WORK ITEM
Report every line below that carries the word "format".

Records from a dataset
# # #
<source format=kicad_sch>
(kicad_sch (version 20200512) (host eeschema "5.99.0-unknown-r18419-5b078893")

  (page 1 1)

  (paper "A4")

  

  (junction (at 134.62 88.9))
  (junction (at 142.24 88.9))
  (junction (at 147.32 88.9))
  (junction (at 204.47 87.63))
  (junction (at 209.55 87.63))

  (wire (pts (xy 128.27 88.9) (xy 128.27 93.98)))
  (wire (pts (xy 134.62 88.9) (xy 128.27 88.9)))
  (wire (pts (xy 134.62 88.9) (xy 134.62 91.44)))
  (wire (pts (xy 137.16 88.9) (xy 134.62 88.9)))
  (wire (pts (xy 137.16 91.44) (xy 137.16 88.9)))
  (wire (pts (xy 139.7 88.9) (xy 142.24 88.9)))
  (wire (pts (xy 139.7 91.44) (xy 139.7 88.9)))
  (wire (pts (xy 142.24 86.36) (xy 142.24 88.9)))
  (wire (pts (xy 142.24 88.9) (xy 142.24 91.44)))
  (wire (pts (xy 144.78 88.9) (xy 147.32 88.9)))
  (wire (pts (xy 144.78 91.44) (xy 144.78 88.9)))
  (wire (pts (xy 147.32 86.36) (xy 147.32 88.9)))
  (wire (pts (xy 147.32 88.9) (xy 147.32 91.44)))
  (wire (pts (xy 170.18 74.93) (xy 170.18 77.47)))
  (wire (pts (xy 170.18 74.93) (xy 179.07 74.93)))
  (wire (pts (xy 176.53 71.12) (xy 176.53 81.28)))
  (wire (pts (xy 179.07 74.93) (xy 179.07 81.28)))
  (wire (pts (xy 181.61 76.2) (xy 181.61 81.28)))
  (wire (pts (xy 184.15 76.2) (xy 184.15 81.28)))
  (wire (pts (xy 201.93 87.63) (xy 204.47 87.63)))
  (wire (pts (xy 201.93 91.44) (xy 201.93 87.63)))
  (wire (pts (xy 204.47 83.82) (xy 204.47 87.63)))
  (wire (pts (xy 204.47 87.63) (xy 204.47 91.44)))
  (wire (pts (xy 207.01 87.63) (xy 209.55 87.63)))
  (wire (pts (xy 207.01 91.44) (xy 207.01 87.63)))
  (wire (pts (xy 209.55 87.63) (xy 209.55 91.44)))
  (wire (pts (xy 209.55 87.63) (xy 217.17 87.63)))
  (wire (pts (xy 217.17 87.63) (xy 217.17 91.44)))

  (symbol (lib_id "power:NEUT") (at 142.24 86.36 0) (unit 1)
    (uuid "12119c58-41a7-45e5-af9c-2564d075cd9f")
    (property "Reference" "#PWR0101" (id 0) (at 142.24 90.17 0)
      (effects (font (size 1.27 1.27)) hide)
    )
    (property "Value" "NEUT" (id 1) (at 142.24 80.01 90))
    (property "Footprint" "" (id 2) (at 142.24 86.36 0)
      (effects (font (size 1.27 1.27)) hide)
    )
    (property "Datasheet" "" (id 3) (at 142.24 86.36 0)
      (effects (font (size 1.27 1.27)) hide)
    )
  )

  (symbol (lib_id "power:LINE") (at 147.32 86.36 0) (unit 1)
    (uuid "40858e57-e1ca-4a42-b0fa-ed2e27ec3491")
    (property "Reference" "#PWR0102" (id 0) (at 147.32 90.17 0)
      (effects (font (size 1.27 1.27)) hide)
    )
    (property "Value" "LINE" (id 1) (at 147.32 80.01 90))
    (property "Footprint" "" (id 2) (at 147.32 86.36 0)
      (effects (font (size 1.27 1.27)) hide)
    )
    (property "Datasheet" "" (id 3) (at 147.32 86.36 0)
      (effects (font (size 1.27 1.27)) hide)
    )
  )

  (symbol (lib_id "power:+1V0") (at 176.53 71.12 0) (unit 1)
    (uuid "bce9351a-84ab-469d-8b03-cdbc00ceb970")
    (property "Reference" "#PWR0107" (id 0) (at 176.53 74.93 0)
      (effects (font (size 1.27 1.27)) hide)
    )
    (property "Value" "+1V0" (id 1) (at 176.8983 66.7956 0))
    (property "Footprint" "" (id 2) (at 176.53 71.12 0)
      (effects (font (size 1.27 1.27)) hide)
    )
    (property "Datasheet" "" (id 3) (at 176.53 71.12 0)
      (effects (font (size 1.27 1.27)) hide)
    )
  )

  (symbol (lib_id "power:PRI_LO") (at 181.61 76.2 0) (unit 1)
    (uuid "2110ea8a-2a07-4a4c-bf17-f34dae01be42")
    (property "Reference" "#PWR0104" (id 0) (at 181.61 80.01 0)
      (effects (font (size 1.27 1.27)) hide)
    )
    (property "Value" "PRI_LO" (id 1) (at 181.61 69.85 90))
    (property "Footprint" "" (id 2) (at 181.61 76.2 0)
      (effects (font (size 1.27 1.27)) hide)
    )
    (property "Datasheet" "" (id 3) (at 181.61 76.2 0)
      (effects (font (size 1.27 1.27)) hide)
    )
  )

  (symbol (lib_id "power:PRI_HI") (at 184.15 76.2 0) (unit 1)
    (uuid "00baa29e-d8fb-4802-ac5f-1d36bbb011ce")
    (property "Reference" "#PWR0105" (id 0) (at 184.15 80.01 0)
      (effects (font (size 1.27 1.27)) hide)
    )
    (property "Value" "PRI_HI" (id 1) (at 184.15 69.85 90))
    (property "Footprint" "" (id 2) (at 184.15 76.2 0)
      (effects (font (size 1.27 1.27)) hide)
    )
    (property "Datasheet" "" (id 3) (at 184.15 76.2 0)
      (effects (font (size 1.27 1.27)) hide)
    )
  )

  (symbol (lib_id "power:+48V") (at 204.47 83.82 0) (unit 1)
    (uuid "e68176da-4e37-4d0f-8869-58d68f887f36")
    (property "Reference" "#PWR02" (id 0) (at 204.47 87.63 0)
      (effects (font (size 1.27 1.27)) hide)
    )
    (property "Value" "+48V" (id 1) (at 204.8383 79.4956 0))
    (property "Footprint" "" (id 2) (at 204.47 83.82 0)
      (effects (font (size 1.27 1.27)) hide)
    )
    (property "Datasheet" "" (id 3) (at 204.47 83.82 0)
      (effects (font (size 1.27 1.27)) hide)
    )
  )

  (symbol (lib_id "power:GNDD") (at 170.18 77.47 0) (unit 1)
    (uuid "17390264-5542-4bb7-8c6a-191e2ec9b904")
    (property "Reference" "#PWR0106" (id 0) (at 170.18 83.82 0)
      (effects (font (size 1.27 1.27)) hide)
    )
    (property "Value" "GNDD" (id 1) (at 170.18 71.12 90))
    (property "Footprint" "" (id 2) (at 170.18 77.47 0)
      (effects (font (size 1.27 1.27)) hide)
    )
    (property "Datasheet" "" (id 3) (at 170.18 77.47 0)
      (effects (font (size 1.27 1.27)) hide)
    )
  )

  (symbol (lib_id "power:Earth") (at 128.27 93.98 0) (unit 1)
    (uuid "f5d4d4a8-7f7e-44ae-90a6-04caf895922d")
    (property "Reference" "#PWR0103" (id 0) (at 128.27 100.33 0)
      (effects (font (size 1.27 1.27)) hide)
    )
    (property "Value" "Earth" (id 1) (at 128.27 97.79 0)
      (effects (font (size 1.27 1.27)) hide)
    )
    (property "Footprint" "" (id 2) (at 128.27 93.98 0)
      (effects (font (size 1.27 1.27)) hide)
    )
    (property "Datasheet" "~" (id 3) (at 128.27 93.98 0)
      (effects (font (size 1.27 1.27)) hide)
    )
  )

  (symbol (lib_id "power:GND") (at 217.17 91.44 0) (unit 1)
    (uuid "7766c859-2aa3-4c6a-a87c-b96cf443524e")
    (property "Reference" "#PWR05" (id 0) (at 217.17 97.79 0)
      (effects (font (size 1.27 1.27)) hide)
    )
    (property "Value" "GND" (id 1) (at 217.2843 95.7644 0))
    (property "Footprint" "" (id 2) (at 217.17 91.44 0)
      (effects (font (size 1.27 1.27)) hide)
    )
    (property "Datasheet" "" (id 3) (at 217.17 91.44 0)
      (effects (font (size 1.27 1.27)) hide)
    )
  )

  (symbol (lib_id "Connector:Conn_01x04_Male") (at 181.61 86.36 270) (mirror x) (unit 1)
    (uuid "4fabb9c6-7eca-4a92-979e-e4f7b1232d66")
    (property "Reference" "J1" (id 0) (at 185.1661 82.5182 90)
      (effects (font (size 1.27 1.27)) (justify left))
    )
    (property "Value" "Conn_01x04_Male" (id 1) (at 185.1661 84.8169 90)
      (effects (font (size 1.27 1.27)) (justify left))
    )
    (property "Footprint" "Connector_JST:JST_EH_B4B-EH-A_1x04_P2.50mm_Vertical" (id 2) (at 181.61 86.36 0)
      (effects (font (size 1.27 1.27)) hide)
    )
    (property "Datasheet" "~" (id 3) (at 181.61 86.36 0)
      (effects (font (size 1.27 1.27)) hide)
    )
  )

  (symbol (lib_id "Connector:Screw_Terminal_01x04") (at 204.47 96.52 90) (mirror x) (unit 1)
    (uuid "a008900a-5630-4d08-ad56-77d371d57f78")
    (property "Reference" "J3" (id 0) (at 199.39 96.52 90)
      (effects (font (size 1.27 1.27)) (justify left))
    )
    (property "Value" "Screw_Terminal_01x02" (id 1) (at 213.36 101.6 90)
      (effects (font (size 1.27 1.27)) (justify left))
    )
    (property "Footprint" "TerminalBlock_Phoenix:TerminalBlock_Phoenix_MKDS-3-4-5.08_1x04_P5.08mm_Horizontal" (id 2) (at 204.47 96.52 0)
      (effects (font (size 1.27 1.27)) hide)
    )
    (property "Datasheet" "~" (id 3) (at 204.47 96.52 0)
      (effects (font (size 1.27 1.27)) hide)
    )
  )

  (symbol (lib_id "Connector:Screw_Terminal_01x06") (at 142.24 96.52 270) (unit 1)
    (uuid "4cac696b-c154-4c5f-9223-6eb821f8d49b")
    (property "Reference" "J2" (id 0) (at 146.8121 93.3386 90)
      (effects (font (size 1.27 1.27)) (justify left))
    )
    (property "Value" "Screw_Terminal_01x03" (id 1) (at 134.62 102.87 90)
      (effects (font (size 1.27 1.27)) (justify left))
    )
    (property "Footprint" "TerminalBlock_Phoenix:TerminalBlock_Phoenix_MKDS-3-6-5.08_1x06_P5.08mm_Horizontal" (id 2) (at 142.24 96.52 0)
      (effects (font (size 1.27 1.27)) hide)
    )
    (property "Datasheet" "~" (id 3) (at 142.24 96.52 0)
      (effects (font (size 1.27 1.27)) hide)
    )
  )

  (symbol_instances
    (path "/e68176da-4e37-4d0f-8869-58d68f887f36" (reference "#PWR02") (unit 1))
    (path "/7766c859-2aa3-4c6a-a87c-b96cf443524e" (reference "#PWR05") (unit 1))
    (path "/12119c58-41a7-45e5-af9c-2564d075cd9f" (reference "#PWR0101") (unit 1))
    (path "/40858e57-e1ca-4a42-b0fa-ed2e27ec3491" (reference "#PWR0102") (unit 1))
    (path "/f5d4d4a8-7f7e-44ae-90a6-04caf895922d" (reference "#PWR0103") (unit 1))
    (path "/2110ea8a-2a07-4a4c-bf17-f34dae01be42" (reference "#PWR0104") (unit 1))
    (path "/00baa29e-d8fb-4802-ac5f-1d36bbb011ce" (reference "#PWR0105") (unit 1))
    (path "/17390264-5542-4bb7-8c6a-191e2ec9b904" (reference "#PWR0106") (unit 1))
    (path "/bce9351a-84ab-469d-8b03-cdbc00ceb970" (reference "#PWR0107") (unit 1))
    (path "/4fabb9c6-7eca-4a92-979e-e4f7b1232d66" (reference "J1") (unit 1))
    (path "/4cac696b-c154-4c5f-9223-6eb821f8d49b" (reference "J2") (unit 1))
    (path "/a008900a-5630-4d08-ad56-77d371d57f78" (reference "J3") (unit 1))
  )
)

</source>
# # #
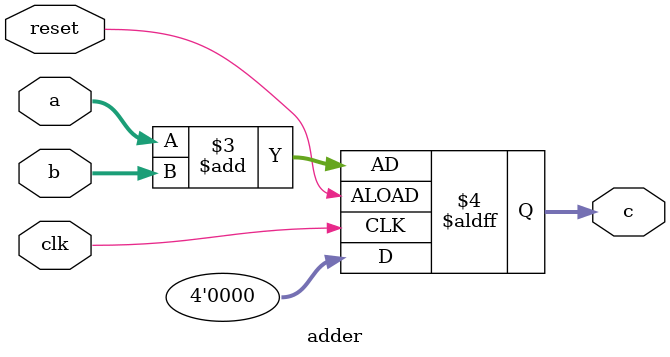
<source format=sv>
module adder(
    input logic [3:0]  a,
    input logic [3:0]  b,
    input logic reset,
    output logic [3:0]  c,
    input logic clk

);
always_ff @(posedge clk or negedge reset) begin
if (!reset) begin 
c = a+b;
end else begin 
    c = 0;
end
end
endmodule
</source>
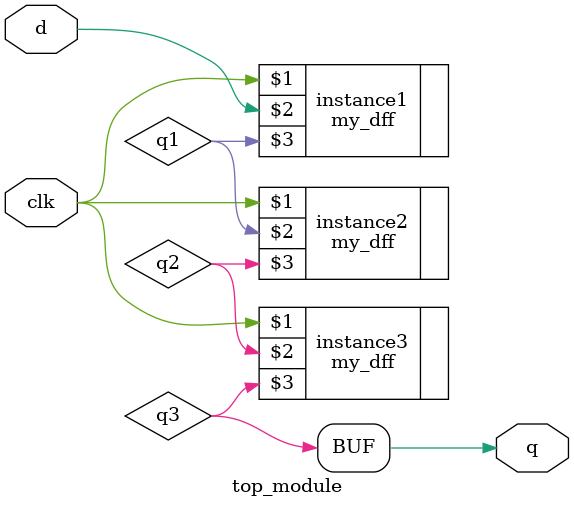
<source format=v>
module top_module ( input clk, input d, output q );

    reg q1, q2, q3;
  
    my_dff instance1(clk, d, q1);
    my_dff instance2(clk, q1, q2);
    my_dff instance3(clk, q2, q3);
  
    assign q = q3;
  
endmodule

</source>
# # #
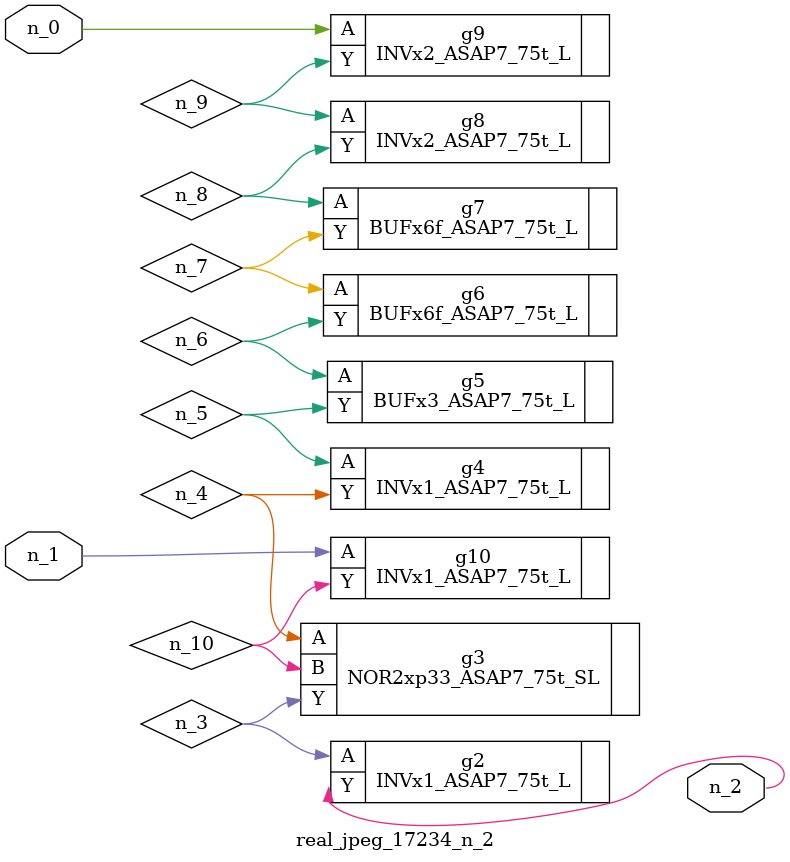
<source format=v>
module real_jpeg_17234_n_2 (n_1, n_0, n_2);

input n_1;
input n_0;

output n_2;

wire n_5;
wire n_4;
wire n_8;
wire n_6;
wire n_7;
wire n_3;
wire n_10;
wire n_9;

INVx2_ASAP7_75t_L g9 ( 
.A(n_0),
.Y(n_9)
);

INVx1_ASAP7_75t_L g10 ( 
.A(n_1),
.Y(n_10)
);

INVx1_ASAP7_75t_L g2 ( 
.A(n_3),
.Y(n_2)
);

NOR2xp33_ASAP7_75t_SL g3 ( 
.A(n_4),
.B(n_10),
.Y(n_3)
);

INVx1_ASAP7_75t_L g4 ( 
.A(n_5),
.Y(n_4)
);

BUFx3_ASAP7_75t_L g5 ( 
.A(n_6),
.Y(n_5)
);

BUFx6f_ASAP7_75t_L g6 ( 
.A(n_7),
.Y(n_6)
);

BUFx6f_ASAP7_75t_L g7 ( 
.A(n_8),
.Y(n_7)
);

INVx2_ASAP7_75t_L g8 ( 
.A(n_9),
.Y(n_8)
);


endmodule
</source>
# # #
YOUR RESPONSE
<source format=kicad_sch>
<source format=sv>
<source format=v>
<source format=v>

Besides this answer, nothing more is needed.